二本の短剣へ淡い光が走り、同時に脈動する。
◇____________________
『黄金白銀双短剣』
『分割装備者を認識』
・黄金短剣:佐伯美咲
・白銀短剣:一城陸斗
『同一登録パーティーを確認』
『双短剣共鳴:発動可能』
____________________◇
「正式な価格については、査定部で検討します」
高橋さんが、解析結果を記録する。
「S級武器は、国内でも確認例がほとんどありません」
「ほかには、どのような武器があるんですか?」
美咲さんの問いに、高橋さんが答える。
「代表的なものでは、国内探索者ランキング一位、星川さりなさんが所有する『星皇剣』。そしてランキング五位、白河隆一さんの『竜滅剣』が挙げられます。どちらも希少度Sに分類されている武器です」
「ランカーが使っている武器と、同じ希少度なんですか……」
「単純な性能の比較はできません。ただ、この双短剣も、それらに並ぶ可能性があります」
高橋さんの視線が、机の上に並ぶ二本の短剣へ向けられる。
「一対のS級武器を、同じパーティーの二人が分けて使用できる例は、協会が把握している限り存在しません」
「だから、推定買取価格も表示されないんですね」
「価格を決める部署で、改めて評価する必要があります。希少区域でしか入手できない一点物ですから、すぐに金額を設定することは難しいでしょう」
美咲さんが、手にしている黄金短剣を見つめる。
「本当に、私が使ってもいいんですか?」
「みんなで手に入れた武器だからな。それに、二本そろって初めて本来の力を発揮する武器だ。推奨使用者にも美咲さんの名前が出ている。だから使ってほしい」
「そういうことでしたら、分かりました。大切に使わせてもらいます」
正式な武器登録と追加の安全検査が終わるまで、二本の短剣は協会へ預けることになった。

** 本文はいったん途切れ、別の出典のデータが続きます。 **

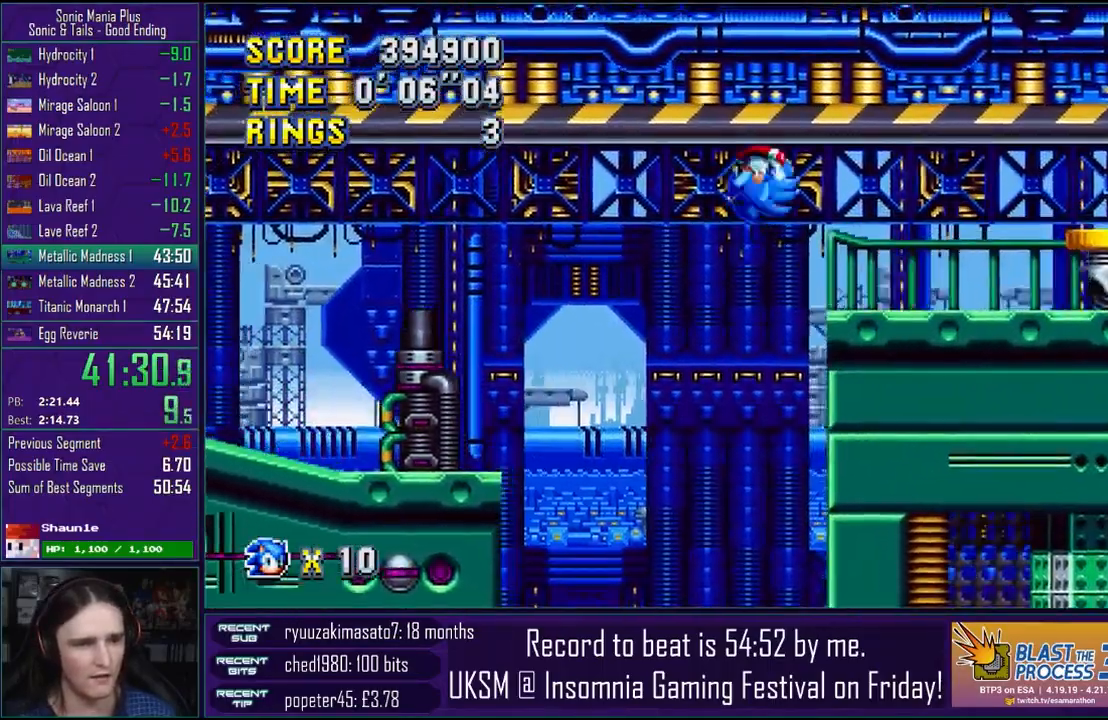
{"dt_ms": 500, "buttons": [], "left_stick": "right", "right_stick": "center", "events": [[467, "CROSS", "up"]]}
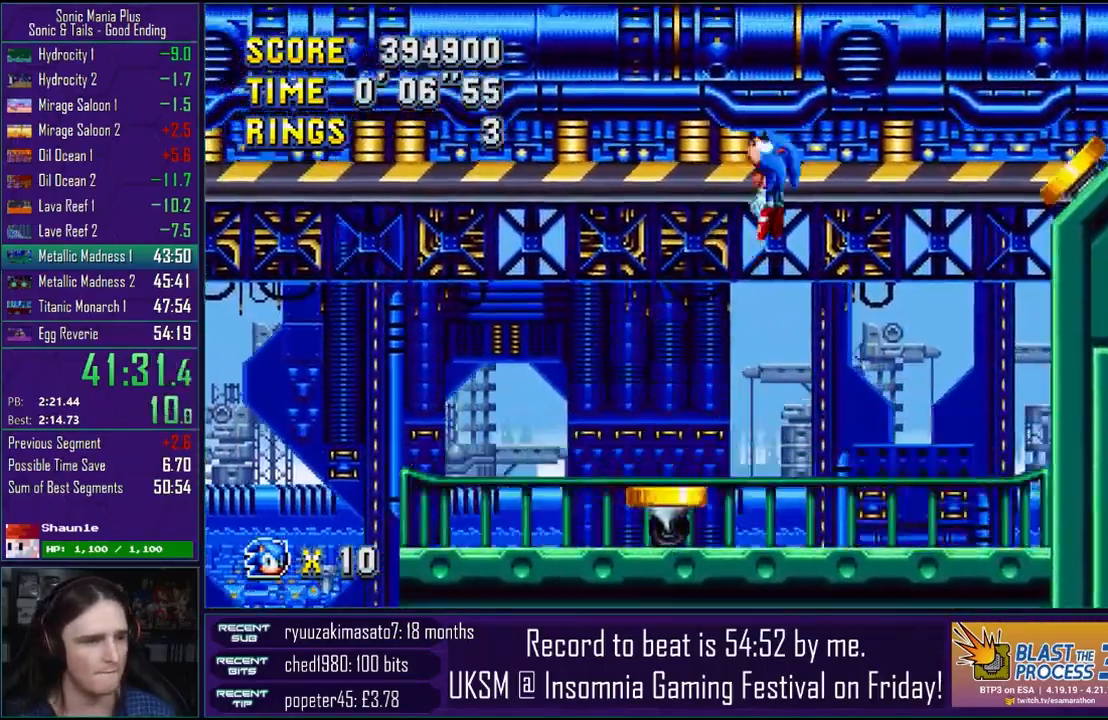
{"dt_ms": 500, "buttons": [], "left_stick": "right", "right_stick": "center", "events": []}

古戦場から持ち帰った素材は、推定で千三百万円を超える。
そこへ値段の付いていないS級武器。
シズクとユキが手に入れた黄金兜と白銀鎧。
二十個の結晶飴まで加わる。
振り返れば、違和感は第五層へ到達した頃からあった。
攻撃に応じて形態を変える多相スライム。
第六層以降は環境そのものが危険になり、第十層の虹晶王スライムに至っては、危険度B-だった。
手に入る物も、良質な魔核や属性変換核、魔石結晶、四属性の水晶、スライム専用装備と、初心者向けの報酬とは思えない物ばかりだ。
探索者協会は、入口付近に現れる魔物の強さから、この場所を『初心者ダンジョン』へ分類したと言っていたが、初心者向けだったのは、実質迷宮の入口だけだった。
ここは初心者ダンジョンではなく『スライム帝王の迷宮』なんだな……と、俺は改めて実感した。